According to a press statement by Glasgow University, the latest international study into the pandemic potential of avian flu, which is led by scientists at the MRC-University of Glasgow Centre for Virus Research (CVR) and published in Nature, identified the human gene BTN3A3, which is commonly expressed in human airways, as a key human defence against avian flu.

The statement adds that through a series of extensive tests, the study team were able to show that the BTN3A3 gene is vital to protecting humans against avian flu, as most strains of the virus cannot get past its defences.

Avian flu, also commonly referred to as bird flu, primarily spreads among wild birds such as ducks and gulls and can also infect farmed and domestic birds such as chickens, turkeys and quails. Since 2022 there has been a rise in bird flu cases around the world in both domestic and wild birds.

While the disease mainly affects birds, it has been known to spill over into other species, including, in rare cases, humans. For example, the 1918 Spanish flu virus which caused more than 25 million deaths worldwide is believed to have originated from an avian strain.

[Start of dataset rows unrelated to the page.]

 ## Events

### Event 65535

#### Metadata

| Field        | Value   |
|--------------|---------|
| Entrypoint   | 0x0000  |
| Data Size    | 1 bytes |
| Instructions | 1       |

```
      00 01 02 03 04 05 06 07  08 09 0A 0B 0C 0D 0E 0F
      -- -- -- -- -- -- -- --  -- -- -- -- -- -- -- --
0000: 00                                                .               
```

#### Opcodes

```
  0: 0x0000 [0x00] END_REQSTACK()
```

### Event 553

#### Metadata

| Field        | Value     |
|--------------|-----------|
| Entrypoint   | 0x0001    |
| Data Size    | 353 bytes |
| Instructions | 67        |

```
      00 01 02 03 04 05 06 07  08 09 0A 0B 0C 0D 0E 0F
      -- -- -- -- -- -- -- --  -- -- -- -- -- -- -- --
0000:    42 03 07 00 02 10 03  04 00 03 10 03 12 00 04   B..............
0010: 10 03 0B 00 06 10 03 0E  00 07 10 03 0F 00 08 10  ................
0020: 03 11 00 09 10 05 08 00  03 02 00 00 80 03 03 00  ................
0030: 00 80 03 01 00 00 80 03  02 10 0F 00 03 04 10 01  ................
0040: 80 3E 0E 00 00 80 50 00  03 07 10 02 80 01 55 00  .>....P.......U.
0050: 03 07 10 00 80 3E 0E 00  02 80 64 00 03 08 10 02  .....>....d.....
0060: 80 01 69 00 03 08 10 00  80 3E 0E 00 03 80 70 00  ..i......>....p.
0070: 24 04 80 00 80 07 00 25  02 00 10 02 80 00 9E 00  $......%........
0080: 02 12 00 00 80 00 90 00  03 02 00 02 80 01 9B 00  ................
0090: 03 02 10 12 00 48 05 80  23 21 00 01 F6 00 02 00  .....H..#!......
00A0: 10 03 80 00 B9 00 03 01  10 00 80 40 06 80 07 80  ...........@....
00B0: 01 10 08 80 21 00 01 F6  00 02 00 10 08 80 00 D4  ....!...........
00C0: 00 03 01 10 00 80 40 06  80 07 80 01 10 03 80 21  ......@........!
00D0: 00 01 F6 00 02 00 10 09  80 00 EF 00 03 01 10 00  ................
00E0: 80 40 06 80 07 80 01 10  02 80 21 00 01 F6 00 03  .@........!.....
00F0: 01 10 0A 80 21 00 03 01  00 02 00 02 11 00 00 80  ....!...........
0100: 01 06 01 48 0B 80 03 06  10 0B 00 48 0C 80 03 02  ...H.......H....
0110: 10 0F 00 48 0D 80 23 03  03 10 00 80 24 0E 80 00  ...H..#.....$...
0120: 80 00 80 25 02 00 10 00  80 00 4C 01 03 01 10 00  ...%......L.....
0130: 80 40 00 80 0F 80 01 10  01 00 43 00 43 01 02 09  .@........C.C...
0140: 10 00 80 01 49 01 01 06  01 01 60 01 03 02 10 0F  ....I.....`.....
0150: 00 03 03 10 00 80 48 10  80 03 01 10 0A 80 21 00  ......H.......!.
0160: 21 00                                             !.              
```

‘‘However, experts agree there are still several gaps in our scientific knowledge that make it difficult to be able to predict which variant of avian influenza virus might spill over into the human population and when,’’ says the statement by the university.

Keen to know why some avian flu transmission does occur in humans, the team behind this important study compared the behaviour of hundreds of genes normally expressed by human cells during a viral infection with either human seasonal viruses or avian flu viruses. The study showed that the BTN3A3 gene was able to block the replication of avian flu in human cells. In contrast, the seasonal human flu viruses, which infect the human population regularly, are resistant to BTN3A3 meaning it cannot successfully block them.

The team also looked at avian flu viruses that occasionally do infect humans, for example H7N9, which since 2013 has infected more than 1,500 individuals with 40 pc case fatality rate. Researchers were able to show that avian flu viruses like H7N9 have a genetic mutation that allows them to ‘escape’ the blocking effects of the BTN3A3 gene.

Finally, when studying the evolution of avian flu strains, the scientists were also able to show that there had been increase in the number of BTN3A3-resistant strains circulating in poultry around the same time as spill over events in humans.

“We know that most emerging viruses with human pandemic potential come from animals. It is therefore critical to understand which genetic barriers might block an animal virus from replicating in human cells, thereby preventing infection. Of course, viruses are constantly changing and can potentially overcome some of these barriers by mutating over time. This is why virus genetic surveillance will be crucial to help us better understand and control the spread of viruses with zoonotic and pandemic potential,” says Professor Massimo Palmarini, Director of CVR, leader of the study.

“Identifying BTN3A3 resistant variants when they first emerge in birds might help prevent human infections. Control measures against emerging avian flu viruses can be tailored specifically against those that are BTN3A3-resistant, in addition to other genetic traits known to be important for zoonotic transmission,” says Dr Rute Maria Pinto, the first author of this study.

“This interesting study illustrates an important piece of the very complex puzzle underpinning viral transmission between species, and shows the continued need for One Health research for infectious disease. This type of mechanistic scientific insight, coupled with genetic surveillance, can offer a window into future disease risks to inform public health planning,” says Dr Stephen Oakeshott, Head of Infections and Immunity at the MRC, part of UKRI.

Tracking the history of influenza pandemics in humans, the researchers were also able to link BTN3A3 resistance with key influenza virus types. All the human influenza pandemics, including the devastating 1918-19 global flu pandemic and the swine flu pandemic in 2009 were caused by influenza viruses that were resistant to BTN3A3. As result, this study suggests that having resistance to this gene may be a key factor in whether any flu strain has human pandemic potential.